··· Dataset content ···

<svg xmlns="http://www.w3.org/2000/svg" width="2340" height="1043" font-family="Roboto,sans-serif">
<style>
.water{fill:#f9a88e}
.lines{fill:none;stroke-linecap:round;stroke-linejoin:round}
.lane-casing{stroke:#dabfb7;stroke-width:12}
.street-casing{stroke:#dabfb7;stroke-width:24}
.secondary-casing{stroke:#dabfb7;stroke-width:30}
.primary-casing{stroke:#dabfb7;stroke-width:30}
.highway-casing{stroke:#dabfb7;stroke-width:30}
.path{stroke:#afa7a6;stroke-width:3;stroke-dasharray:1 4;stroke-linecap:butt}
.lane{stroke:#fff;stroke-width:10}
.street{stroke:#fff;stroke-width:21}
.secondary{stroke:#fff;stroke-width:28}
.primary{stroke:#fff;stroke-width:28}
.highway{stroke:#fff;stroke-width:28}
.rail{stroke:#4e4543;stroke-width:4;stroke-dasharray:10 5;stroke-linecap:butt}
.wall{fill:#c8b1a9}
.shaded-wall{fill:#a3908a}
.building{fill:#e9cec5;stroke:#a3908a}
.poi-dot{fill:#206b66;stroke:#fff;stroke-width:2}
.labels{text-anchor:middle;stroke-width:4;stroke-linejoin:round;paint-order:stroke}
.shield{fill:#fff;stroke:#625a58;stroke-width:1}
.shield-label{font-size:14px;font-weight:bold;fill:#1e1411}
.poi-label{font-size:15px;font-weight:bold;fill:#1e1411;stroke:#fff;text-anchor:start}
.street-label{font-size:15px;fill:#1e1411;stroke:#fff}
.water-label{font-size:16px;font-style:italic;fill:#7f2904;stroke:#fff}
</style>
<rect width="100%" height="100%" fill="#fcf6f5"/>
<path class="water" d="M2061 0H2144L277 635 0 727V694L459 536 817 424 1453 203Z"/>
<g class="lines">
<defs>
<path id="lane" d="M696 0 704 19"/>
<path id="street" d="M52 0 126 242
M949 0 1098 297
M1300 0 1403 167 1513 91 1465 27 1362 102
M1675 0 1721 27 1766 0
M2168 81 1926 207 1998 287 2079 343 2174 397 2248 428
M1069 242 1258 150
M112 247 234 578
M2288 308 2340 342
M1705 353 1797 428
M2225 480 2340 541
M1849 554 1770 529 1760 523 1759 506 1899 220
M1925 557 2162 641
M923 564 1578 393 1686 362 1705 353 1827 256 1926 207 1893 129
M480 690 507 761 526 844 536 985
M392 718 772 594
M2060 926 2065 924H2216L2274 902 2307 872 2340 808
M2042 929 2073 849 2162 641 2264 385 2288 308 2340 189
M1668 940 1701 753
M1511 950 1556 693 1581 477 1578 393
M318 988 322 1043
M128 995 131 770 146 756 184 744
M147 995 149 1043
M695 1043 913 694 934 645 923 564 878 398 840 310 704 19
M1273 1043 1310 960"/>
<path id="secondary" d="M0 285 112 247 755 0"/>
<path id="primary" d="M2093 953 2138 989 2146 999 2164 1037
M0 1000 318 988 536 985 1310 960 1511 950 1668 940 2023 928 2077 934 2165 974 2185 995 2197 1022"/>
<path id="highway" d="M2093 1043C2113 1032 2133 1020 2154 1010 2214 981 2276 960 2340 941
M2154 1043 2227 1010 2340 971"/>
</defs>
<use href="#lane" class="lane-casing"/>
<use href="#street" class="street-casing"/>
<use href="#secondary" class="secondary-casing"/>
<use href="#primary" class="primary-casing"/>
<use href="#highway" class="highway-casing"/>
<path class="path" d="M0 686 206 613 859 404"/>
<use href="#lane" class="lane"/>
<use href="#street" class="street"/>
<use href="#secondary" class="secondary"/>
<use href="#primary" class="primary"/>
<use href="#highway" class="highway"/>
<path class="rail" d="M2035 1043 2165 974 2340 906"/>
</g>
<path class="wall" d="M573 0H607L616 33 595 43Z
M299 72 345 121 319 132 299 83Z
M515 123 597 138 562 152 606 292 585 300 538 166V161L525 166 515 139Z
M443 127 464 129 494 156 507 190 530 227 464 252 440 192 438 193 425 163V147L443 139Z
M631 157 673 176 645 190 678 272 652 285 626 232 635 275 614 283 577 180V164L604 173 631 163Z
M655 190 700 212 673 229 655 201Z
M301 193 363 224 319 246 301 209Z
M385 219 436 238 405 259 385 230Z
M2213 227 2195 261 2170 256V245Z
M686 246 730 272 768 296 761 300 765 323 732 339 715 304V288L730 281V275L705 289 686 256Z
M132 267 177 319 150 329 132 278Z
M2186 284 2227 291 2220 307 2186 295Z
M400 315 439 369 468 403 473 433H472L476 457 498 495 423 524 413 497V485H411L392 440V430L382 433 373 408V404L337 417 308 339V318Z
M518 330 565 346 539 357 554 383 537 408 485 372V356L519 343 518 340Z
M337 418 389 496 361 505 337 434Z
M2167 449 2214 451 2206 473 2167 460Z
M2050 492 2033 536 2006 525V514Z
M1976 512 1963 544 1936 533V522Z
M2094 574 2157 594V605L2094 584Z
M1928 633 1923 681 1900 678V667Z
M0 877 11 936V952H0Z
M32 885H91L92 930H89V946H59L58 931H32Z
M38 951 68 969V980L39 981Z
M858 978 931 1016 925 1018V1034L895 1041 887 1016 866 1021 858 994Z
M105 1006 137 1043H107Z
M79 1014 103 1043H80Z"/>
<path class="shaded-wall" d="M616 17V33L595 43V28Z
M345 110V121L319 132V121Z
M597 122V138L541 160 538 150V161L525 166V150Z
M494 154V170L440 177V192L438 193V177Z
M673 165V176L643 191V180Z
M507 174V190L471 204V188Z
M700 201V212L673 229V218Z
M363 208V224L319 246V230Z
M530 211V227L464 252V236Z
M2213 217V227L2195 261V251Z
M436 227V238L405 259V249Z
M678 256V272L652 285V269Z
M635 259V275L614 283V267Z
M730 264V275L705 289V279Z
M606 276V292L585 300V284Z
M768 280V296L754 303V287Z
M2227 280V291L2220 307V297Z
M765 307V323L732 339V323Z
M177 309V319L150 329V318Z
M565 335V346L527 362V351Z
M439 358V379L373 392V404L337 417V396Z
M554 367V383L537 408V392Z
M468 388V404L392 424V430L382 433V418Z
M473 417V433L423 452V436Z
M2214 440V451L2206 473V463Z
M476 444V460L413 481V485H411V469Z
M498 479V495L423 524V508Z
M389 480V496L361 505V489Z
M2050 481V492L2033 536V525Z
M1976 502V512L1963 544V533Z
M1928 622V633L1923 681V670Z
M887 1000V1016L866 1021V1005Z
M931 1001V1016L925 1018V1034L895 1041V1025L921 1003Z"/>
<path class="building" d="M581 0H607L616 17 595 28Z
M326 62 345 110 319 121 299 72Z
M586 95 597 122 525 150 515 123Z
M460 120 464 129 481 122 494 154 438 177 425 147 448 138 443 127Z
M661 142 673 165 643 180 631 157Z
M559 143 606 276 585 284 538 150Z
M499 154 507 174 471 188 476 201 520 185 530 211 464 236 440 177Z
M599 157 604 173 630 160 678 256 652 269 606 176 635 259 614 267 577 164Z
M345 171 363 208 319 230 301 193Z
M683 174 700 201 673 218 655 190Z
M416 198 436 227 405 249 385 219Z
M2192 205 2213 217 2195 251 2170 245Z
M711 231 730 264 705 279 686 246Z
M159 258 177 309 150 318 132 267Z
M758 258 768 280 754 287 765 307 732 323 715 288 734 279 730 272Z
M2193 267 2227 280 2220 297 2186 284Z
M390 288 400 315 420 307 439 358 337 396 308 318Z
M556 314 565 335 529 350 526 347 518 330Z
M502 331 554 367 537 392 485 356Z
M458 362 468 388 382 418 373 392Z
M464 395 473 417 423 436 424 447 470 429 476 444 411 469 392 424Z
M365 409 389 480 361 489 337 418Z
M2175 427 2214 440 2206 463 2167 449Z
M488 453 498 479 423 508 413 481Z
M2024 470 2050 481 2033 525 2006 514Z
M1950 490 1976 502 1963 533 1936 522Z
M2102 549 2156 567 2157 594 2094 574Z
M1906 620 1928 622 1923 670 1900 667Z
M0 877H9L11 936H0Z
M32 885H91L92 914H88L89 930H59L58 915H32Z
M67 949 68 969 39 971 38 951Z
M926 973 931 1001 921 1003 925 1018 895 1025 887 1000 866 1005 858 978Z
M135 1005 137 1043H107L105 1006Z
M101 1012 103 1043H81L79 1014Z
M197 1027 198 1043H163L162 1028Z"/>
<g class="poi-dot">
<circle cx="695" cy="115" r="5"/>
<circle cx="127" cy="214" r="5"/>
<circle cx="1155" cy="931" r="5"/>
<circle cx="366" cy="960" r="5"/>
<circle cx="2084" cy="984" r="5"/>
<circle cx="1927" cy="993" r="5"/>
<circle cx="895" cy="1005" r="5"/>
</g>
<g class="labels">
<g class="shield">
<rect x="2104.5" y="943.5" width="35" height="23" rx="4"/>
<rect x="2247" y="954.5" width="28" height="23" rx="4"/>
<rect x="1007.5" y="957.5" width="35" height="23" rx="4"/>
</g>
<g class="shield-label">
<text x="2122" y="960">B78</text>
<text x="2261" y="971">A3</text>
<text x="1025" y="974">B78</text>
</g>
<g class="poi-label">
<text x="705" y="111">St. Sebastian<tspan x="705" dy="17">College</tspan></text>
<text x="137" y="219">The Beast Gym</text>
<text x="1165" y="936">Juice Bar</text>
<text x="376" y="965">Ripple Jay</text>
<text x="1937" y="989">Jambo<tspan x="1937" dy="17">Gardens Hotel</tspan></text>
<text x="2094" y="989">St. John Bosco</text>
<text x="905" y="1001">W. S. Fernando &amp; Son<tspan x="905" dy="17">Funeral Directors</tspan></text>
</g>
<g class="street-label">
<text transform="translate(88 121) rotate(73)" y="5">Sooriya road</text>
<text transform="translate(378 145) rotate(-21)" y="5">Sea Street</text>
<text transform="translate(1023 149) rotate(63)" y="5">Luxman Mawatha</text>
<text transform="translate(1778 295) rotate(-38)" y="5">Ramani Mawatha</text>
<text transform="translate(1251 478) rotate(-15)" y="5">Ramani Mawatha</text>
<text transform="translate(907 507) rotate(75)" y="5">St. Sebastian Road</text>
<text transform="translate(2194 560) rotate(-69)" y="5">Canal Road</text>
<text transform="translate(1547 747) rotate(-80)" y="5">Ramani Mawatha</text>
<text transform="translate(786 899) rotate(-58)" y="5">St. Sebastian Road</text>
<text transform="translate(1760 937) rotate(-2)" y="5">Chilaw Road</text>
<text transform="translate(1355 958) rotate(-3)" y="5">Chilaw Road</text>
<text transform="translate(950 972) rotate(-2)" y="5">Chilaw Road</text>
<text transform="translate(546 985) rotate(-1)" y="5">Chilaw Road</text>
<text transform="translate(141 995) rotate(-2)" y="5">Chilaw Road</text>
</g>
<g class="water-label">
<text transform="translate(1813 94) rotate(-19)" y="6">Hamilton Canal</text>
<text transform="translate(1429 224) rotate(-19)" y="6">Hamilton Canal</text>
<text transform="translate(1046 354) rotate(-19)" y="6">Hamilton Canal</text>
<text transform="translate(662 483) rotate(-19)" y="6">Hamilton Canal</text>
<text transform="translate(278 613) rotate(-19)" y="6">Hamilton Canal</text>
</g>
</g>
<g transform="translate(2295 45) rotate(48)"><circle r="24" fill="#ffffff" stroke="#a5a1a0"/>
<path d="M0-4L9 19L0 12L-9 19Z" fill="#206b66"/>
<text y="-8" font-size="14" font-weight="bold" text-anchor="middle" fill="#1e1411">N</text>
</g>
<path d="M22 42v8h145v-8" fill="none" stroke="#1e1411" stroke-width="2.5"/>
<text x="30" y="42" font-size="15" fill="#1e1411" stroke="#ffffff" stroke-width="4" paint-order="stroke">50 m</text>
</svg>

···

Reproducing the whole listing above is not the task. Copy exactly only the lines from the one with "M480 690 507 761 526 844 536 985" to the one with "M443 127 464", both kept.

### Task answer
M480 690 507 761 526 844 536 985
M392 718 772 594
M2060 926 2065 924H2216L2274 902 2307 872 2340 808
M2042 929 2073 849 2162 641 2264 385 2288 308 2340 189
M1668 940 1701 753
M1511 950 1556 693 1581 477 1578 393
M318 988 322 1043
M128 995 131 770 146 756 184 744
M147 995 149 1043
M695 1043 913 694 934 645 923 564 878 398 840 310 704 19
M1273 1043 1310 960"/>
<path id="secondary" d="M0 285 112 247 755 0"/>
<path id="primary" d="M2093 953 2138 989 2146 999 2164 1037
M0 1000 318 988 536 985 1310 960 1511 950 1668 940 2023 928 2077 934 2165 974 2185 995 2197 1022"/>
<path id="highway" d="M2093 1043C2113 1032 2133 1020 2154 1010 2214 981 2276 960 2340 941
M2154 1043 2227 1010 2340 971"/>
</defs>
<use href="#lane" class="lane-casing"/>
<use href="#street" class="street-casing"/>
<use href="#secondary" class="secondary-casing"/>
<use href="#primary" class="primary-casing"/>
<use href="#highway" class="highway-casing"/>
<path class="path" d="M0 686 206 613 859 404"/>
<use href="#lane" class="lane"/>
<use href="#street" class="street"/>
<use href="#secondary" class="secondary"/>
<use href="#primary" class="primary"/>
<use href="#highway" class="highway"/>
<path class="rail" d="M2035 1043 2165 974 2340 906"/>
</g>
<path class="wall" d="M573 0H607L616 33 595 43Z
M299 72 345 121 319 132 299 83Z
M515 123 597 138 562 152 606 292 585 300 538 166V161L525 166 515 139Z
M443 127 464 129 494 156 507 190 530 227 464 252 440 192 438 193 425 163V147L443 139Z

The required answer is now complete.